### Your task:
Transcribe exactly the lines below that begin at the line with "all copies or" and stop after the line with "This is a SQL", leaving out every picture.
——
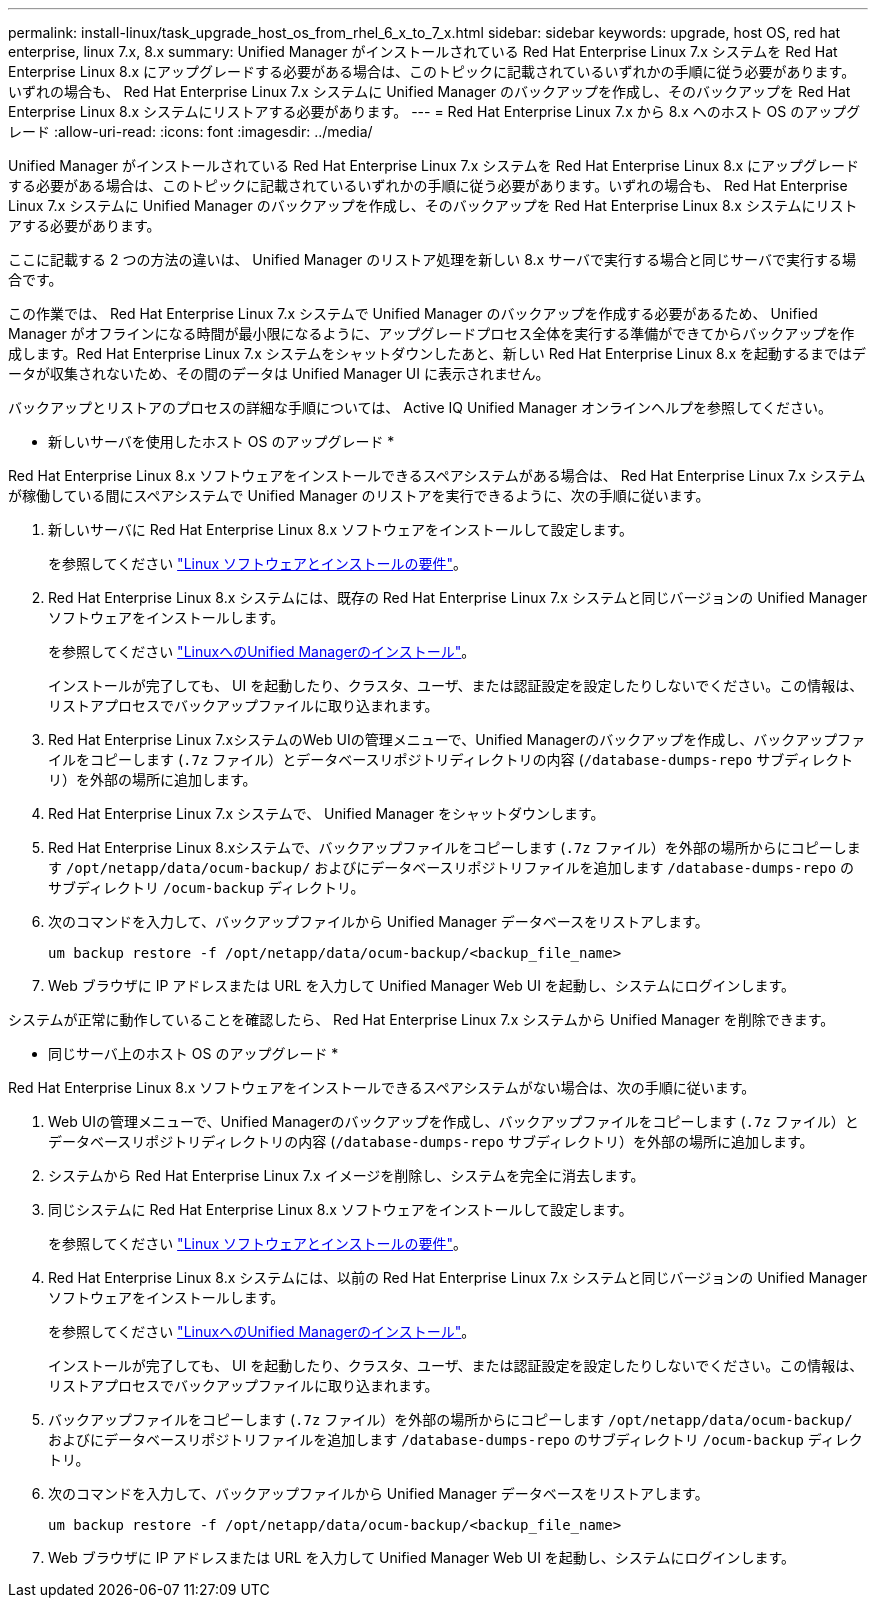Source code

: ---
permalink: install-linux/task_upgrade_host_os_from_rhel_6_x_to_7_x.html 
sidebar: sidebar 
keywords: upgrade, host OS, red hat enterprise, linux 7.x, 8.x 
summary: Unified Manager がインストールされている Red Hat Enterprise Linux 7.x システムを Red Hat Enterprise Linux 8.x にアップグレードする必要がある場合は、このトピックに記載されているいずれかの手順に従う必要があります。いずれの場合も、 Red Hat Enterprise Linux 7.x システムに Unified Manager のバックアップを作成し、そのバックアップを Red Hat Enterprise Linux 8.x システムにリストアする必要があります。 
---
= Red Hat Enterprise Linux 7.x から 8.x へのホスト OS のアップグレード
:allow-uri-read: 
:icons: font
:imagesdir: ../media/


[role="lead"]
Unified Manager がインストールされている Red Hat Enterprise Linux 7.x システムを Red Hat Enterprise Linux 8.x にアップグレードする必要がある場合は、このトピックに記載されているいずれかの手順に従う必要があります。いずれの場合も、 Red Hat Enterprise Linux 7.x システムに Unified Manager のバックアップを作成し、そのバックアップを Red Hat Enterprise Linux 8.x システムにリストアする必要があります。

ここに記載する 2 つの方法の違いは、 Unified Manager のリストア処理を新しい 8.x サーバで実行する場合と同じサーバで実行する場合です。

この作業では、 Red Hat Enterprise Linux 7.x システムで Unified Manager のバックアップを作成する必要があるため、 Unified Manager がオフラインになる時間が最小限になるように、アップグレードプロセス全体を実行する準備ができてからバックアップを作成します。Red Hat Enterprise Linux 7.x システムをシャットダウンしたあと、新しい Red Hat Enterprise Linux 8.x を起動するまではデータが収集されないため、その間のデータは Unified Manager UI に表示されません。

バックアップとリストアのプロセスの詳細な手順については、 Active IQ Unified Manager オンラインヘルプを参照してください。

* 新しいサーバを使用したホスト OS のアップグレード *

Red Hat Enterprise Linux 8.x ソフトウェアをインストールできるスペアシステムがある場合は、 Red Hat Enterprise Linux 7.x システムが稼働している間にスペアシステムで Unified Manager のリストアを実行できるように、次の手順に従います。

. 新しいサーバに Red Hat Enterprise Linux 8.x ソフトウェアをインストールして設定します。
+
を参照してください link:reference_red_hat_and_centos_software_and_installation_requirements.html["Linux ソフトウェアとインストールの要件"]。

. Red Hat Enterprise Linux 8.x システムには、既存の Red Hat Enterprise Linux 7.x システムと同じバージョンの Unified Manager ソフトウェアをインストールします。
+
を参照してください link:concept_install_unified_manager_on_rhel_or_centos.html["LinuxへのUnified Managerのインストール"]。

+
インストールが完了しても、 UI を起動したり、クラスタ、ユーザ、または認証設定を設定したりしないでください。この情報は、リストアプロセスでバックアップファイルに取り込まれます。

. Red Hat Enterprise Linux 7.xシステムのWeb UIの管理メニューで、Unified Managerのバックアップを作成し、バックアップファイルをコピーします (`.7z` ファイル）とデータベースリポジトリディレクトリの内容 (`/database-dumps-repo` サブディレクトリ）を外部の場所に追加します。
. Red Hat Enterprise Linux 7.x システムで、 Unified Manager をシャットダウンします。
. Red Hat Enterprise Linux 8.xシステムで、バックアップファイルをコピーします (`.7z` ファイル）を外部の場所からにコピーします `/opt/netapp/data/ocum-backup/` およびにデータベースリポジトリファイルを追加します `/database-dumps-repo` のサブディレクトリ `/ocum-backup` ディレクトリ。
. 次のコマンドを入力して、バックアップファイルから Unified Manager データベースをリストアします。
+
`um backup restore -f /opt/netapp/data/ocum-backup/<backup_file_name>`

. Web ブラウザに IP アドレスまたは URL を入力して Unified Manager Web UI を起動し、システムにログインします。


システムが正常に動作していることを確認したら、 Red Hat Enterprise Linux 7.x システムから Unified Manager を削除できます。

* 同じサーバ上のホスト OS のアップグレード *

Red Hat Enterprise Linux 8.x ソフトウェアをインストールできるスペアシステムがない場合は、次の手順に従います。

. Web UIの管理メニューで、Unified Managerのバックアップを作成し、バックアップファイルをコピーします (`.7z` ファイル）とデータベースリポジトリディレクトリの内容 (`/database-dumps-repo` サブディレクトリ）を外部の場所に追加します。
. システムから Red Hat Enterprise Linux 7.x イメージを削除し、システムを完全に消去します。
. 同じシステムに Red Hat Enterprise Linux 8.x ソフトウェアをインストールして設定します。
+
を参照してください link:reference_red_hat_and_centos_software_and_installation_requirements.html["Linux ソフトウェアとインストールの要件"]。

. Red Hat Enterprise Linux 8.x システムには、以前の Red Hat Enterprise Linux 7.x システムと同じバージョンの Unified Manager ソフトウェアをインストールします。
+
を参照してください link:concept_install_unified_manager_on_rhel_or_centos.html["LinuxへのUnified Managerのインストール"]。

+
インストールが完了しても、 UI を起動したり、クラスタ、ユーザ、または認証設定を設定したりしないでください。この情報は、リストアプロセスでバックアップファイルに取り込まれます。

. バックアップファイルをコピーします (`.7z` ファイル）を外部の場所からにコピーします `/opt/netapp/data/ocum-backup/` およびにデータベースリポジトリファイルを追加します `/database-dumps-repo` のサブディレクトリ `/ocum-backup` ディレクトリ。
. 次のコマンドを入力して、バックアップファイルから Unified Manager データベースをリストアします。
+
`um backup restore -f /opt/netapp/data/ocum-backup/<backup_file_name>`

. Web ブラウザに IP アドレスまたは URL を入力して Unified Manager Web UI を起動し、システムにログインします。

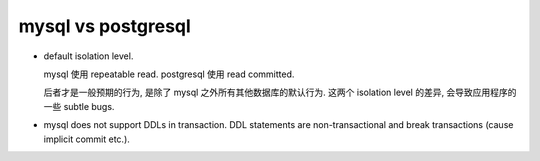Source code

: mysql vs postgresql
===================
- default isolation level.

  mysql 使用 repeatable read. postgresql 使用 read committed.

  后者才是一般预期的行为, 是除了 mysql 之外所有其他数据库的默认行为.
  这两个 isolation level 的差异, 会导致应用程序的一些 subtle bugs.

- mysql does not support DDLs in transaction. DDL statements are
  non-transactional and break transactions (cause implicit commit etc.).
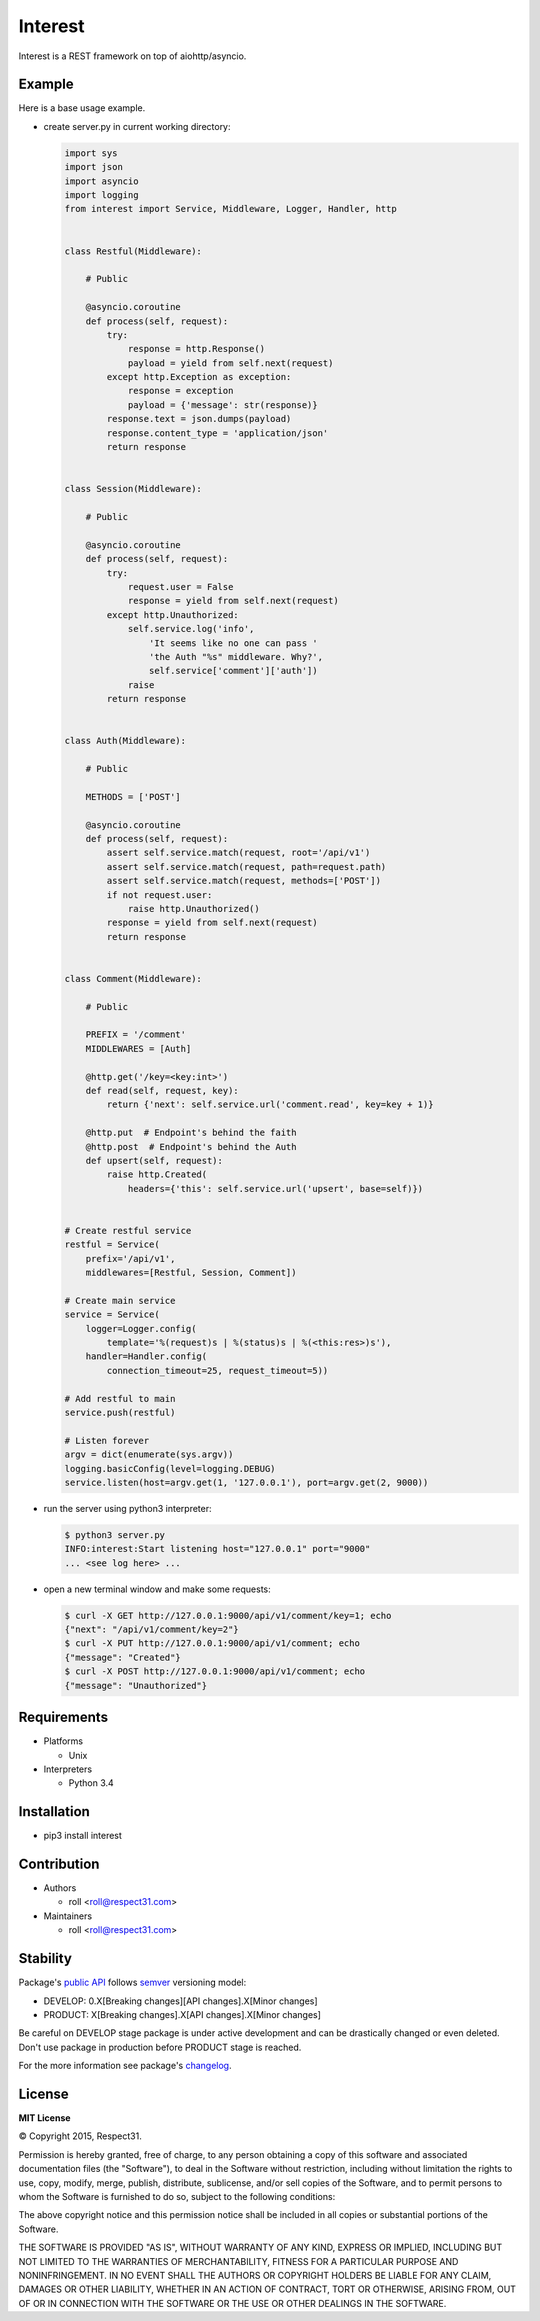 .. Block: caution

.. TO MAKE CHANGES USE [meta] DIRECTORY.

.. Block: description

Interest
=====================
Interest is a REST framework on top of aiohttp/asyncio.

.. Block: badges

.. image:: http://img.shields.io/badge/code-GitHub-brightgreen.svg
     :target: https://github.com/interest-hub/interest
     :alt: code
.. image:: http://img.shields.io/travis/interest-hub/interest/master.svg
     :target: https://travis-ci.org/interest-hub/interest 
     :alt: build
.. image:: http://img.shields.io/coveralls/interest-hub/interest/master.svg 
     :target: https://coveralls.io/r/interest-hub/interest  
     :alt: coverage
.. image:: http://img.shields.io/badge/docs-latest-brightgreen.svg
     :target: http://interest.readthedocs.org
     :alt: docs     
.. image:: http://img.shields.io/pypi/v/interest.svg
     :target: https://pypi.python.org/pypi?:action=display&name=interest
     :alt: pypi


Example
-------

Here is a base usage example.

- create server.py in current working directory:

  .. code-block:: python

    import sys
    import json
    import asyncio
    import logging
    from interest import Service, Middleware, Logger, Handler, http
    
    
    class Restful(Middleware):
    
        # Public
    
        @asyncio.coroutine
        def process(self, request):
            try:
                response = http.Response()
                payload = yield from self.next(request)
            except http.Exception as exception:
                response = exception
                payload = {'message': str(response)}
            response.text = json.dumps(payload)
            response.content_type = 'application/json'
            return response
    
    
    class Session(Middleware):
    
        # Public
    
        @asyncio.coroutine
        def process(self, request):
            try:
                request.user = False
                response = yield from self.next(request)
            except http.Unauthorized:
                self.service.log('info',
                    'It seems like no one can pass '
                    'the Auth "%s" middleware. Why?',
                    self.service['comment']['auth'])
                raise
            return response
    
    
    class Auth(Middleware):
    
        # Public
    
        METHODS = ['POST']
    
        @asyncio.coroutine
        def process(self, request):
            assert self.service.match(request, root='/api/v1')
            assert self.service.match(request, path=request.path)
            assert self.service.match(request, methods=['POST'])
            if not request.user:
                raise http.Unauthorized()
            response = yield from self.next(request)
            return response
    
    
    class Comment(Middleware):
    
        # Public
    
        PREFIX = '/comment'
        MIDDLEWARES = [Auth]
    
        @http.get('/key=<key:int>')
        def read(self, request, key):
            return {'next': self.service.url('comment.read', key=key + 1)}
    
        @http.put  # Endpoint's behind the faith
        @http.post  # Endpoint's behind the Auth
        def upsert(self, request):
            raise http.Created(
                headers={'this': self.service.url('upsert', base=self)})
    
    
    # Create restful service
    restful = Service(
        prefix='/api/v1',
        middlewares=[Restful, Session, Comment])
    
    # Create main service
    service = Service(
        logger=Logger.config(
            template='%(request)s | %(status)s | %(<this:res>)s'),
        handler=Handler.config(
            connection_timeout=25, request_timeout=5))
    
    # Add restful to main
    service.push(restful)
    
    # Listen forever
    argv = dict(enumerate(sys.argv))
    logging.basicConfig(level=logging.DEBUG)
    service.listen(host=argv.get(1, '127.0.0.1'), port=argv.get(2, 9000))
    
- run the server using python3 interpreter:

  .. code-block:: bash

    $ python3 server.py
    INFO:interest:Start listening host="127.0.0.1" port="9000"
    ... <see log here> ... 
    
- open a new terminal window and make some requests:

  .. code-block:: bash

    $ curl -X GET http://127.0.0.1:9000/api/v1/comment/key=1; echo
    {"next": "/api/v1/comment/key=2"}
    $ curl -X PUT http://127.0.0.1:9000/api/v1/comment; echo
    {"message": "Created"}
    $ curl -X POST http://127.0.0.1:9000/api/v1/comment; echo
    {"message": "Unauthorized"}


.. Block: requirements

Requirements
------------
- Platforms

  - Unix
- Interpreters

  - Python 3.4

.. Block: installation

Installation
------------
- pip3 install interest

.. Block: contribution

Contribution
------------
- Authors

  - roll <roll@respect31.com>
- Maintainers

  - roll <roll@respect31.com>

.. Block: stability

Stability
---------
Package's `public API  <http://interest.readthedocs.org/en/latest/reference.html>`_
follows `semver <http://semver.org/>`_ versioning model:

- DEVELOP: 0.X[Breaking changes][API changes].X[Minor changes]
- PRODUCT: X[Breaking changes].X[API changes].X[Minor changes]

Be careful on DEVELOP stage package is under active development
and can be drastically changed or even deleted. Don't use package
in production before PRODUCT stage is reached.

For the more information see package's 
`changelog  <http://interest.readthedocs.org/en/latest/changes.html>`_.

.. Block: license

License
-------
**MIT License**

© Copyright 2015, Respect31.

Permission is hereby granted, free of charge, to any person obtaining a copy
of this software and associated documentation files (the "Software"), to deal
in the Software without restriction, including without limitation the rights
to use, copy, modify, merge, publish, distribute, sublicense, and/or sell
copies of the Software, and to permit persons to whom the Software is
furnished to do so, subject to the following conditions:

The above copyright notice and this permission notice shall be included in
all copies or substantial portions of the Software.

THE SOFTWARE IS PROVIDED "AS IS", WITHOUT WARRANTY OF ANY KIND, EXPRESS OR
IMPLIED, INCLUDING BUT NOT LIMITED TO THE WARRANTIES OF MERCHANTABILITY,
FITNESS FOR A PARTICULAR PURPOSE AND NONINFRINGEMENT. IN NO EVENT SHALL THE
AUTHORS OR COPYRIGHT HOLDERS BE LIABLE FOR ANY CLAIM, DAMAGES OR OTHER
LIABILITY, WHETHER IN AN ACTION OF CONTRACT, TORT OR OTHERWISE, ARISING FROM,
OUT OF OR IN CONNECTION WITH THE SOFTWARE OR THE USE OR OTHER DEALINGS IN
THE SOFTWARE.
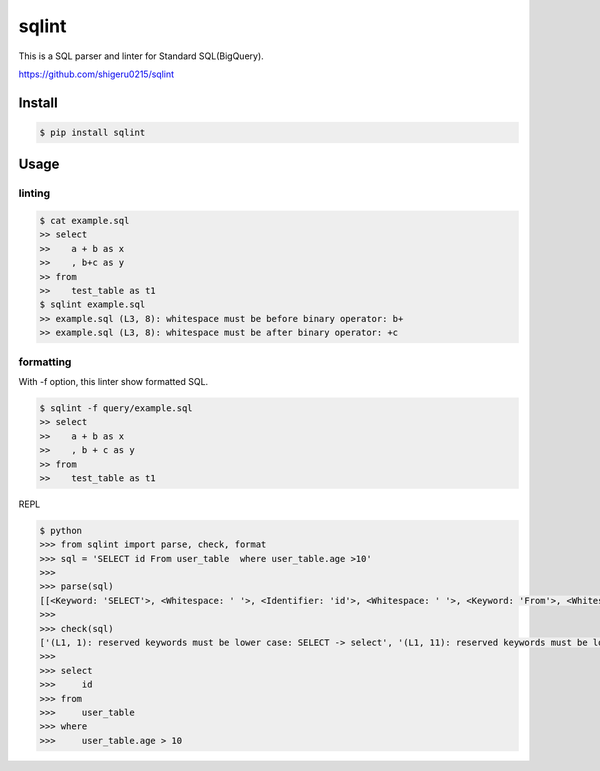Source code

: =============
sqlint
=============

This is a SQL parser and linter for Standard SQL(BigQuery).

https://github.com/shigeru0215/sqlint

Install
=======

.. code::

    $ pip install sqlint

Usage
========

linting
--------

.. code::

    $ cat example.sql
    >> select
    >>    a + b as x
    >>    , b+c as y
    >> from
    >>    test_table as t1
    $ sqlint example.sql
    >> example.sql (L3, 8): whitespace must be before binary operator: b+
    >> example.sql (L3, 8): whitespace must be after binary operator: +c

formatting
-----------

With -f option, this linter show formatted SQL.

.. code::

    $ sqlint -f query/example.sql
    >> select
    >>    a + b as x
    >>    , b + c as y
    >> from
    >>    test_table as t1

REPL

.. code::

    $ python
    >>> from sqlint import parse, check, format
    >>> sql = 'SELECT id From user_table  where user_table.age >10'
    >>>
    >>> parse(sql)
    [[<Keyword: 'SELECT'>, <Whitespace: ' '>, <Identifier: 'id'>, <Whitespace: ' '>, <Keyword: 'From'>, <Whitespace: ' '>, <Identifier: 'user_table'>, <Whitespace: '  '>, <Keyword: 'where'>, <Whitespace: ' '>, <Identifier: 'user_table.age'>, <Whitespace: ' '>, <Operator: '>'>, <Identifier: '10'>]]
    >>>
    >>> check(sql)
    ['(L1, 1): reserved keywords must be lower case: SELECT -> select', '(L1, 11): reserved keywords must be lower case: From -> from', '(L1, 26): too many spaces', '(L1, 49): whitespace must be after binary operator: >10']
    >>>
    >>> select
    >>>     id
    >>> from
    >>>     user_table
    >>> where
    >>>     user_table.age > 10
——
### Written answer:
all copies or substantial portions of the Software.

THE SOFTWARE IS PROVIDED "AS IS", WITHOUT WARRANTY OF ANY KIND, EXPRESS OR
IMPLIED, INCLUDING BUT NOT LIMITED TO THE WARRANTIES OF MERCHANTABILITY,
FITNESS FOR A PARTICULAR PURPOSE AND NONINFRINGEMENT. IN NO EVENT SHALL THE
AUTHORS OR COPYRIGHT HOLDERS BE LIABLE FOR ANY CLAIM, DAMAGES OR OTHER
LIABILITY, WHETHER IN AN ACTION OF CONTRACT, TORT OR OTHERWISE, ARISING FROM,
OUT OF OR IN CONNECTION WITH THE SOFTWARE OR THE USE OR OTHER DEALINGS IN
THE SOFTWARE.
Source code

: =============
sqlint
=============

This is a SQL parser and linter for Standard SQL(BigQuery).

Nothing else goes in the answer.